First, a new and encompassing framework was constructed to conceptualise ELDs in the foetal-infantile period. Next, a population mortality follow-back survey in Flanders (Belgium) was set up with physicians who certified all death certificates of stillbirths from 22 weeks of gestation onwards, and infants under the age of a year. Two largely similar questionnaires (stillbirths and neonates) were developed, pilot tested and validated, both including questions on ELDs and their preceding decision-making processes. Each death requires a postal questionnaire to be sent to the certifying physician. Anonymity of the child, parents and physician is ensured by a rigorous mailing procedure involving a lawyer as intermediary between death certificate authorities, physicians and researchers.
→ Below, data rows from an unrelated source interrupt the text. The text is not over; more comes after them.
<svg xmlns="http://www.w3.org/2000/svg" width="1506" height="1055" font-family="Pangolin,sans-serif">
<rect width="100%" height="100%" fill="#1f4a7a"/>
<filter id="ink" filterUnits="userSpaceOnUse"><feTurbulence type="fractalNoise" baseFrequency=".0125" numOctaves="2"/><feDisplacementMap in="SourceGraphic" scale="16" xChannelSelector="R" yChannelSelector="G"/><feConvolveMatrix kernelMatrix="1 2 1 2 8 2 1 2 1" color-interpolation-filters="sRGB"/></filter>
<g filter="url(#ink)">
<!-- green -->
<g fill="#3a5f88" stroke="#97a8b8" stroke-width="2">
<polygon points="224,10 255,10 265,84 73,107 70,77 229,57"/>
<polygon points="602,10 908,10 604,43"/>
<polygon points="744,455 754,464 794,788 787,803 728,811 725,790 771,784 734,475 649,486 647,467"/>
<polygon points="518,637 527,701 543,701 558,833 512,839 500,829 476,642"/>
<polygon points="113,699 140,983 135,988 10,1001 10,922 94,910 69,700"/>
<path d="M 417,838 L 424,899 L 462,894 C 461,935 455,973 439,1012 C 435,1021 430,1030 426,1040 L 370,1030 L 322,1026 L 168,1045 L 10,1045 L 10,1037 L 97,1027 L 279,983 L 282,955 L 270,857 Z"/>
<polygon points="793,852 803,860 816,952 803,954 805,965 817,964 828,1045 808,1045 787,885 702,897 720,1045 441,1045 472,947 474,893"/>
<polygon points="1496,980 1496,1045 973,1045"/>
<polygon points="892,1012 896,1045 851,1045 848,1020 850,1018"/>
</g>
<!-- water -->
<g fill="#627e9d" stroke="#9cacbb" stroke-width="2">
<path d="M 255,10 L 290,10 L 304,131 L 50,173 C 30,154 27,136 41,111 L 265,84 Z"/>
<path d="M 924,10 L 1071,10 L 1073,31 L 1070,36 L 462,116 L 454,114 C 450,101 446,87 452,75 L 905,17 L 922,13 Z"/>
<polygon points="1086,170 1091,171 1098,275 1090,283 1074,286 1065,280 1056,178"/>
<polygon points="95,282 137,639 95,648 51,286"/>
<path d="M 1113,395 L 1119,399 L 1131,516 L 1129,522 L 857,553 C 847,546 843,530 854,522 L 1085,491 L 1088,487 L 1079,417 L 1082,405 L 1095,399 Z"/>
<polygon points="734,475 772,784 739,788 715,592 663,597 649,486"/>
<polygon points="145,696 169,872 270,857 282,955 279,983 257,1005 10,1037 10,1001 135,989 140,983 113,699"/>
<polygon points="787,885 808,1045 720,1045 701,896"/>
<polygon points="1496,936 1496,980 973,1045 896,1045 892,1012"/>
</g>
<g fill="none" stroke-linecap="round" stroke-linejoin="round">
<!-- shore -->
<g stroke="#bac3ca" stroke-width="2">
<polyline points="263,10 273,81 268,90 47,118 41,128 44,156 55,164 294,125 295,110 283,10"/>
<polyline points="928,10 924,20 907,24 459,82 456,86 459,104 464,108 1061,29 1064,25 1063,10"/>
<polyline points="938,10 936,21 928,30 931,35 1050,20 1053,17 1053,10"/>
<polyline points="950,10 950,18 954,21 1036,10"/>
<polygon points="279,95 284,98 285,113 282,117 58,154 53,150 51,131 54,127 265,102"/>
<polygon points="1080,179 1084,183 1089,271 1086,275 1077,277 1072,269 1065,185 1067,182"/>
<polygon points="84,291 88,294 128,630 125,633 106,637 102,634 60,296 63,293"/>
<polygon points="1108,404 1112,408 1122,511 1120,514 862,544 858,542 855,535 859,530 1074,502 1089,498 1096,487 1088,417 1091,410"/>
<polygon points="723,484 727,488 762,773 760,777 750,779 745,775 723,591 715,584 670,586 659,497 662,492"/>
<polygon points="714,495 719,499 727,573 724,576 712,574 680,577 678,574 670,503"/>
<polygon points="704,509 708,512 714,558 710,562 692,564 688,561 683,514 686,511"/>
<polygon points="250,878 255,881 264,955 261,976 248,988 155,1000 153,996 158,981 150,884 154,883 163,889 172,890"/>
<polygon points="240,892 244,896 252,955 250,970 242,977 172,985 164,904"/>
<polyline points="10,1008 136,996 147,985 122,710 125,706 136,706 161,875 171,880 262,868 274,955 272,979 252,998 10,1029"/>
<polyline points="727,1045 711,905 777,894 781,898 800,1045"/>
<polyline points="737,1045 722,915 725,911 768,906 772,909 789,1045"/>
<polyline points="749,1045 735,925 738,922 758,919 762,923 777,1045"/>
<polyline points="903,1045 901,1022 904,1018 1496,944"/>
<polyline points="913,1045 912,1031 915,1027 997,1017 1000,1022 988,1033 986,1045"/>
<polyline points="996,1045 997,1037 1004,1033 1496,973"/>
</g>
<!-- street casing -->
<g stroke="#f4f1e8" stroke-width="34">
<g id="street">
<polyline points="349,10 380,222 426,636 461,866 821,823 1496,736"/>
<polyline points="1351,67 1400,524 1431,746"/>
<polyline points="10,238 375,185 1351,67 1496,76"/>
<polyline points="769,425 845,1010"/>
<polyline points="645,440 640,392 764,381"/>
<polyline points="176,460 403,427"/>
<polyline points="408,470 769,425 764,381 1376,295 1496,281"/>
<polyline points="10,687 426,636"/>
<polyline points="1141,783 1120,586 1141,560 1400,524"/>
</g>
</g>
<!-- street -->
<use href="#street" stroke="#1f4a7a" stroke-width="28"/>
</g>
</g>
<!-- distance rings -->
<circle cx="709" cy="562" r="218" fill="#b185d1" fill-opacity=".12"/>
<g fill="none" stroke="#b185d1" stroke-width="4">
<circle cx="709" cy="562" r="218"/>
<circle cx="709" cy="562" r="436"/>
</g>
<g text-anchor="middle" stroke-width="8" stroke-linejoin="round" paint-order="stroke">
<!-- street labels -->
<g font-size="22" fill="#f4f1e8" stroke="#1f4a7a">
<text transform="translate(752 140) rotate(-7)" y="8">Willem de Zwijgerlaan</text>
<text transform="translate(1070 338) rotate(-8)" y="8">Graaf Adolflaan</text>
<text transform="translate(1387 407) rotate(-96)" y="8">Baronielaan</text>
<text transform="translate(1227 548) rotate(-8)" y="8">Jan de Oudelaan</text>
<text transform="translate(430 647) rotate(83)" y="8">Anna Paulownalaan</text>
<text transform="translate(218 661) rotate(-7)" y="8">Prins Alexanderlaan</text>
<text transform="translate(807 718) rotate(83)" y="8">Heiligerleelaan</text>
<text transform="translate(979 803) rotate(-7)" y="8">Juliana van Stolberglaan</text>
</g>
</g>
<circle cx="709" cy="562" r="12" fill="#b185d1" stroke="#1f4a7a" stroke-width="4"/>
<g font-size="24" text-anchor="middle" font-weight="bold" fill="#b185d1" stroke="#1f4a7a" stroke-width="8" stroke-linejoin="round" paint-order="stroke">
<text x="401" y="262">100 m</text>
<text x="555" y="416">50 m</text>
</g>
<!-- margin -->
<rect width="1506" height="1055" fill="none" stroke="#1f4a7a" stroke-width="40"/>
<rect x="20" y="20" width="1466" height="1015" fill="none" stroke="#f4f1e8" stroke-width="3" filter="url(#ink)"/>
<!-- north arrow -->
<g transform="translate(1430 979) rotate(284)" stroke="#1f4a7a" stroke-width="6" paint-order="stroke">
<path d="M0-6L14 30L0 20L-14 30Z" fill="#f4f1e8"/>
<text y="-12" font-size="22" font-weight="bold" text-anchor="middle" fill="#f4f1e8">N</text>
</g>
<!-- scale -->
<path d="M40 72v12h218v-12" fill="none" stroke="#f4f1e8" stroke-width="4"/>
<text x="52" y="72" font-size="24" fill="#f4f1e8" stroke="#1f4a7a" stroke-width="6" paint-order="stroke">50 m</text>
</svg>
Approval by medical societies, ethics and privacy commissions has been obtained.
This research protocol is the first to study ELDs over the entire foetal-infantile period on a population level. Based on representative samples of deaths and stillbirths and applying a trustworthy anonymity procedure, the research protocol can be used in other countries, irrespective of legal frameworks around perinatal end-of-life decision-making.
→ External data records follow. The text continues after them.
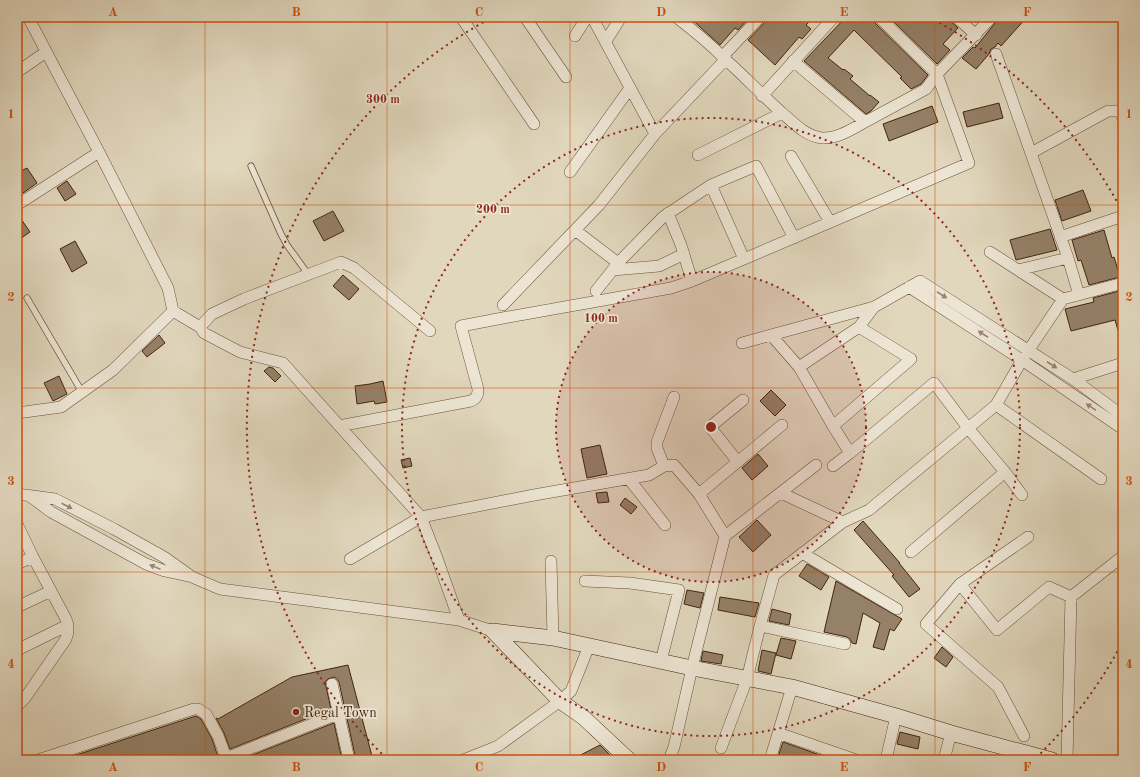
<svg xmlns="http://www.w3.org/2000/svg" width="1140" height="777" font-family="'Old Standard TT',serif">
<style>
.building{fill:#958168;stroke:#43240c}
.lines{fill:none;stroke-linecap:round;stroke-linejoin:round}
.lane-casing{stroke:#6a5138;stroke-width:7}
.street-casing{stroke:#6a5138;stroke-width:12}
.secondary-casing{stroke:#43240c;stroke-width:16}
.lane{stroke:#ece5d4;stroke-width:5.5}
.street{stroke:#ece5d4;stroke-width:11}
.secondary{stroke:#ece5d4;stroke-width:15}
.oneway{fill:#988470}
.grid{fill:none;stroke:#cf510c;stroke-width:1;stroke-opacity:0.55}
.ring{fill:none;stroke:#8f2418;stroke-width:2;stroke-dasharray:2 4}
.poi-dot{fill:#8f2418;stroke:#ece5d4;stroke-width:1.5}
.labels{text-anchor:middle;stroke-width:3.5;stroke-linejoin:round;paint-order:stroke}
.poi-label{font-size:14px;fill:#43240c;stroke:#ece5d4;text-anchor:start}
.centre{fill:#8f2418;stroke:#ece5d4;stroke-width:2}
.ring-label{font-size:12px;text-anchor:middle;font-weight:bold;fill:#8f2418;stroke:#ece5d4;stroke-width:3.5;stroke-linejoin:round;paint-order:stroke}
.neatline{fill:none;stroke:#cf510c;stroke-width:1.5}
.grid-label{font-size:13px;text-anchor:middle;font-weight:bold;fill:#cf510c}
</style>
<rect width="100%" height="100%" fill="#e1d7bd"/>
<filter id="stains"><feTurbulence type="fractalNoise" baseFrequency=".005" numOctaves="4"/><feColorMatrix values="0 0 0 0 .2 0 0 0 0 .09 0 0 0 0 .02 0 0 0 .5 -.17"/></filter>
<radialGradient id="worn" r=".72"><stop offset=".6" stop-color="#630" stop-opacity="0"/><stop offset="1" stop-color="#630" stop-opacity=".3"/></radialGradient>
<path class="building" d="M689,17h61l-12,13 -3,-2 -15,17z
M767,17h47l-8,8 5,4 -9,10 -3,-2 -24,28 -27,-25 17,-18z
M846,17h26l2,5 54,53 -7,9 -10,5 -11,-11 2,-1 -48,-47 -26,28 15,12 1,-1 9,7 -3,3 20,17v-1l9,7 -8,9 -5,3 -62,-53z
M889,17h59l3,5 7,6 -15,16 7,6 -13,14z
M1000,17h27l-26,29 -3,-3 -3,4 -4,2 -2,5 -13,15 -14,-11 11,-11 2,1z
M999,103l4,15 -36,9 -4,-15z
M932,106l6,16 -49,19 -6,-17z
M27,168l10,15 -14,10 -6,-9v-11z
M67,181l9,13 -11,7 -8,-13z
M1083,190l8,21 -29,10 -7,-21z
M333,211l11,20 -20,10 -11,-20z
M17,213l13,19 -13,9z
M1050,229l7,21 -41,10 -6,-20z
M1104,230l8,28 2,-1 6,20 -31,8 -8,-25 -3,1 -6,-21z
M75,241l12,22 -15,9 -12,-23z
M343,275l16,14 -10,11 -16,-14z
M1123,290v49l-2,1 -6,-20 -44,11 -6,-22 29,-7 -1,-4z
M159,335l6,8 -18,14 -5,-6z
M269,367l4,1 8,8 -6,6 -11,-11z
M59,376l8,18 -14,7 -9,-18z
M383,381l4,21 -12,2 -1,-3 -17,3 -2,-18 15,-2z
M771,390l15,15 -11,11 -15,-15z
M600,445l7,29 -20,4 -6,-29z
M758,454l10,12 -16,14 -10,-12z
M410,458l2,8 -9,2 -2,-8z
M607,492l2,10 -11,1 -2,-10z
M625,498l12,9 -6,7 -11,-9z
M757,520l14,15 -18,17 -14,-15z
M863,521l37,42h-1l21,26 -11,8 -17,-21 2,-1 -40,-45z
M807,564l22,13 -8,13 -22,-14z
M836,581l66,38 -8,12 -4,-2 -6,21 -11,-3 7,-24 -17,-10 -7,31 -4,-1 -2,-4 -3,-2 -23,-5z
M687,590l17,3 -4,15 -16,-4z
M720,597l39,6 -4,14 -37,-7z
M772,609l19,5 -2,11 -20,-4z
M781,638l15,3 -5,18 -15,-4z
M942,647l11,10 -7,10 -12,-9z
M762,650l14,3 -5,21 -13,-3z
M703,651l20,4 -2,9 -20,-3z
M348,665l25,95h-17l-17,-78 -2,-3 -3,-2 -6,2 -3,3 6,27 -101,40 -6,-16 -8,-15 2,1 74,-42z
M196,716l5,3 11,20 7,21h-158z
M334,723l8,37h-102z
M900,732l20,5 -2,12 -21,-5z
M783,742l51,18h-57z
M600,745l11,11 -9,4h-31z"/>
<g class="lines">
<g class="lane-casing">
<path id="lane" d="M251,166l30,68 6,11 21,29
M27,298l55,94"/>
</g>
<g class="street-casing">
<path id="street" d="M28,17l71,135 69,136 5,23 27,16 4,6 36,19 43,11 138,154 16,41 22,62
M461,17l73,107
M525,17l41,60
M592,17l63,117
M676,17c17,13 34,27 49,42 19,17 37,36 56,53 12,10 24,24 41,26 15,1 30,-9 43,-16
M956,17l20,18
M575,36l12,-19
M606,41l15,-24
M996,54l72,204 11,37
M723,56l37,-39
M793,61l72,61 61,-33 11,-15 55,-57
M17,72l29,-20
M762,96l72,-79
M1031,153l77,-42h12l3,7
M698,155l84,-42
M791,156l39,66
M570,172l60,-84
M17,205l82,-53
M668,213l13,32 11,36
M575,230l43,33
M1060,237l63,-21
M990,252l73,47
M744,259l-33,-74 45,-19 38,72
M613,270l46,-4 25,-12
M1018,270l50,-12
M909,287l113,73 101,69
M596,291l22,-28 45,-46 48,-32
M503,305l96,-100 56,-71 71,-75
M200,327l12,-13 32,-15 97,-37 13,6 76,63
M771,335l28,32 34,59 78,-67 -52,-32
M742,343l132,-36 46,-26 153,98 50,37
M799,367l60,-40 15,-20
M1073,379l50,-16
M996,405l105,74
M17,413l44,-6 52,-37 60,-59
M339,426l132,-25c6,-3 7,-6 7,-12l-17,-63 47,-9 163,-29 21,-7 52,-22 225,-96 -32,-89 -58,-57
M833,426l17,27
M738,462l-28,-35 33,-27
M664,466l-7,-18v-6l17,-45
M833,466l17,-13 84,-70 34,45 37,44 17,23
M629,479l36,46
M781,493l62,29
M17,494l38,5 59,30 50,28 28,20 28,12 239,31 34,11
M699,494l83,-69
M31,497l20,15 95,52 19,7 23,5
M17,524l16,33 33,62c3,7 3,12 0,20l-41,59 -8,8
M725,536l91,-71
M911,552l94,-80
M802,553l95,56
M350,559l71,-42 113,-22 115,-20 15,-9 10,-1 25,29 26,42 -33,132 -18,79 -5,13
M551,561l2,77
M17,564l16,-7
M585,581l45,2 49,7 -18,71
M960,584l37,46 52,-43 22,10
M17,607l34,-16
M760,626l85,18
M17,650l51,-25
M332,684l17,76
M778,733l78,27
M1024,736l-26,-49 -72,-63 34,-40 68,-47
M721,748l26,-69 13,-53 14,-51 69,-53 26,-12 127,-105 26,-45 41,-61 60,-16
M226,758l112,-44
M38,760l156,-51h4l8,5 12,22 9,24
M463,760l35,-14 62,-45 11,-10 18,-45
M770,760l22,-73
M886,760l10,-44
M944,760l7,-27
M1067,760l4,-163 52,-41"/>
</g>
<g class="secondary-casing">
<path id="secondary" d="M493,631l60,7 139,30 100,19 104,29 55,17 101,27
M493,631l67,70 23,16 46,43"/>
</g>
<use href="#lane" class="lane"/>
<use href="#street" class="street"/>
<use href="#secondary" class="secondary"/>
</g>
<defs><path id="oneway-solid" d="M-6-.8H1V-3.2L6.5 0L1 3.2V.8H-6Z"/></defs>
<g class="oneway">
<use href="#oneway-solid" transform="translate(942 295) rotate(33)"/>
<use href="#oneway-solid" transform="translate(983 334) rotate(-147)"/>
<use href="#oneway-solid" transform="translate(1052 365) rotate(33)"/>
<use href="#oneway-solid" transform="translate(1091 407) rotate(-146)"/>
<use href="#oneway-solid" transform="translate(67 506) rotate(27)"/>
<use href="#oneway-solid" transform="translate(155 567) rotate(-158)"/>
</g>
<path class="grid" d="M205,17v743M387,17v743M570,17v743M753,17v743M935,17v743M17,205h1106M17,388h1106M17,572h1106"/>
<circle cx="711" cy="427" r="155" fill="#8f2418" fill-opacity=".12"/>
<g class="ring">
<circle cx="711" cy="427" r="155"/>
<circle cx="711" cy="427" r="309"/>
<path d="M1123 641A464 464 0 0 1 1036 758M386 758A464 464 0 0 1 493 17M929 17A464 464 0 0 1 1123 213"/>
</g>
<circle class="poi-dot" cx="296" cy="712" r="4"/>
<g class="labels">
<g class="poi-label">
<text x="304" y="717">Regal Town</text>
</g>
</g>
<circle cx="711" cy="427" r="6" class="centre"/>
<g class="ring-label">
<text x="383" y="103">300 m</text>
<text x="493" y="213">200 m</text>
<text x="601" y="322">100 m</text>
</g>
<rect width="1140" height="777" fill="none" stroke="#e1d7bd" stroke-width="44"/>
<rect x="22" y="22" width="1096" height="733" class="neatline"/>
<g class="grid-label">
<text x="113" y="16">A</text>
<text x="296" y="16">B</text>
<text x="479" y="16">C</text>
<text x="661" y="16">D</text>
<text x="844" y="16">E</text>
<text x="1027" y="16">F</text>
<text x="11" y="118">1</text>
<text x="1129" y="118">1</text>
<text x="11" y="301">2</text>
<text x="1129" y="301">2</text>
<text x="11" y="485">3</text>
<text x="1129" y="485">3</text>
<text x="11" y="668">4</text>
<text x="1129" y="668">4</text>
<text x="113" y="771">A</text>
<text x="296" y="771">B</text>
<text x="479" y="771">C</text>
<text x="661" y="771">D</text>
<text x="844" y="771">E</text>
<text x="1027" y="771">F</text>
</g>
<rect width="100%" height="100%" filter="url(#stains)"/>
<rect width="100%" height="100%" fill="url(#worn)"/>
</svg>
儿童在出生前或出生后不久死亡,往往之前会有临终决定(ELD)。基于人群的新生儿和婴儿临终决定的发生率及特征研究很少,而针对胎儿-婴儿期(妊娠>22周-1岁)包括新生儿和死产儿的此类研究则不存在。然而,如果忽视出生前做出的决定,就会遗漏重要信息。我们的研究方案弥补了这一知识空白。
首先,构建了一个全新且全面的框架,用以概念化胎儿-婴儿期的临终决定。接下来,在比利时弗拉芒地区开展了一项人群死亡率回顾性调查,调查对象是那些为从妊娠22周起的所有死产儿以及1岁以下婴儿开具死亡证明的医生。开发了两份大体相似的问卷(死产儿问卷和新生儿问卷),进行了预测试和验证,两份问卷均包含有关临终决定及其先前决策过程的问题。每一例死亡都需要向开具证明的医生发送一份邮政问卷。通过严格的邮寄程序确保儿童、父母和医生的匿名性,该程序涉及一名律师作为死亡证明机构、医生和研究人员之间的中间人。已获得医学协会、伦理和隐私委员会的批准。
本研究方案首次在人群层面研究整个胎儿-婴儿期的临终决定。基于具有代表性的死亡和死产样本,并采用可靠的匿名程序,该研究方案可在其他国家使用,而不论围产期临终决策的法律框架如何。